What years have been processed?

Collection 4 years 2000-2004 have been processed and are available for download. In addition, a five-year aggregate climatology has been generated.

What is the five-year aggregate climatology?

Five years of MOD43B3 data was screened to remove pixels of lower quality and snow-covered. The screened data was then aggregated (5-year mean) for each pixel of each wavelength of each 16-day period to create a year of aggregated MOD43B3 data. The temporal interpolation technique was then applied to the aggregate MOD43B3 data to generate a spatially complete five-year aggregate albedo climatology.

Where can the data be downloaded?

The data is available via ftp pull download from the anonymous ftp site modis-atmos.gsfc.nasa.gov. The data (images, statistics, product maps, and QA) are available for download in the L3LandSurfaceProducts directory.

Where can I find information about the official MOD43B3 product?

Boston University has created a website that documents the MOD43 suite of albedo/BRDF products from the Terra and Aqua MODIS instrument. The website address is http://geography.bu.edu/brdf/userguide/albedo.html

Have the algorithms been documented?

Yes. Two papers have been written. The first paper (Moody, E. G., M. D. King, S. Platnick, C. B. Schaaf, and F. Gao, 2005: Spatially complete global spectral surface albedos: Value-added datasets derived from Terra MODIS land products. IEEE Transactions on Geoscience and Remote Sensing, Vol. 43, 144-158) describes the temporal interpolation technique, data available, and provides error analysis. The second paper, in preparation, describes refinements in the algorithm and compares temporal and spatial trends of MOD43B3 pixels and filled pixels in the spatially complete product. The five-year climatology is also described in this second paper.

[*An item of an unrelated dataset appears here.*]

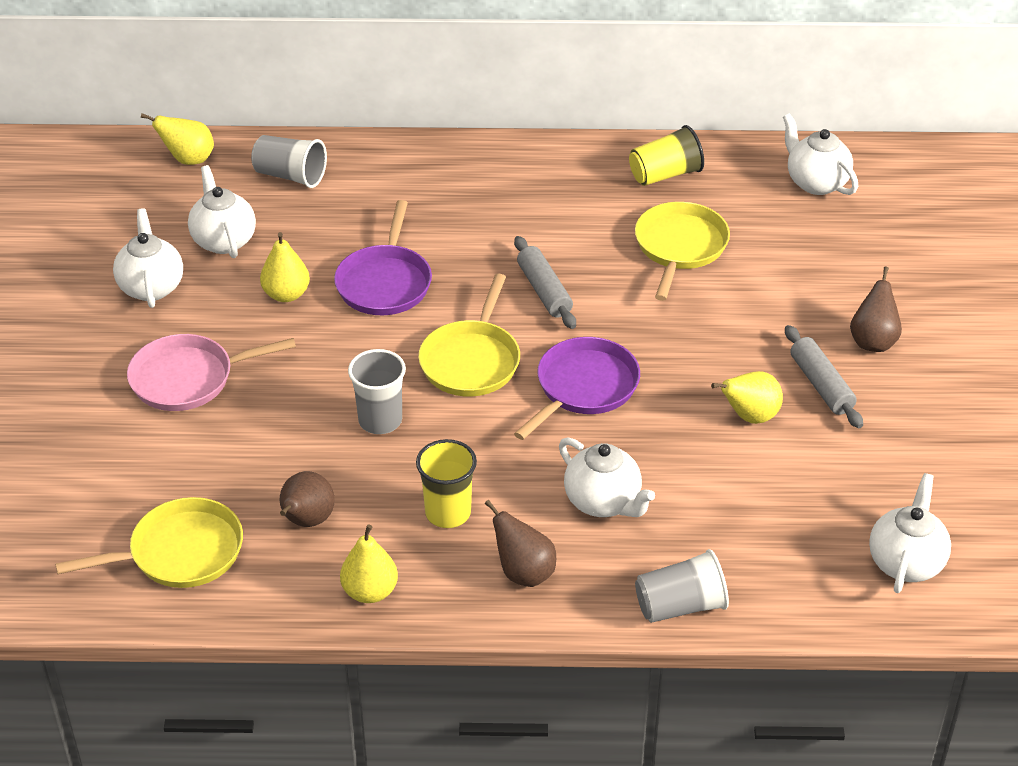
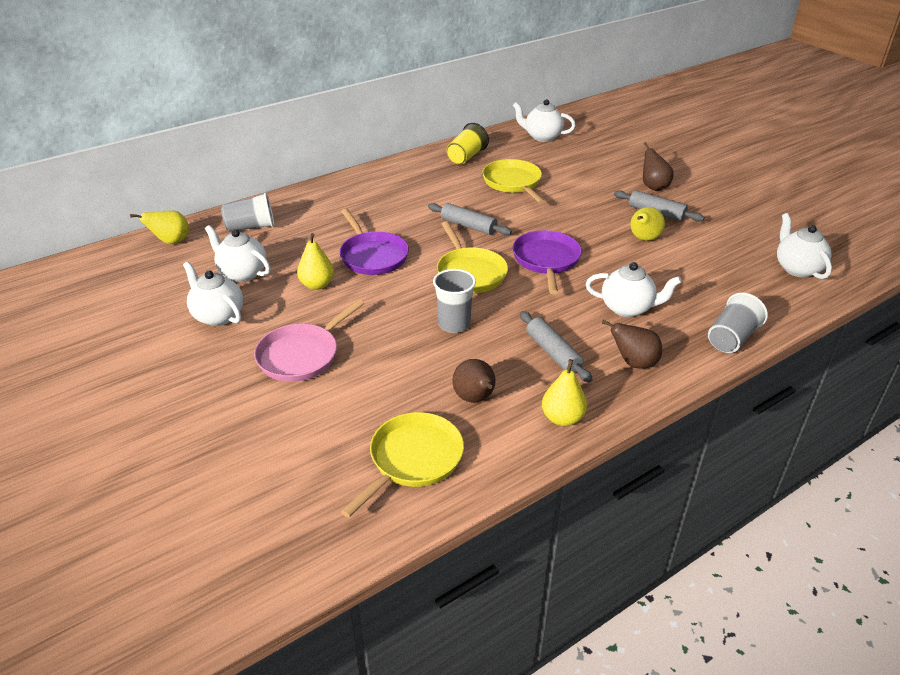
camera: 35 degrees left, 5 degrees down
(448, 513) = (553, 353): yellow cup -> grey rolling pin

Are there programs to read and use the spatially complete albedo products?

Yes. There is a page in this section called Analysis Tools. There are two tools listed on this page for download. The first allows users to spatially subset the albedo and ecosystem data (FilledMapSubsetter), while the second set of routines allows users to read in any file of the spatially complete suite of products (SpatialCompProd_IOUtils). These tools are written in FORTAN 90 with the HDF Toolkit.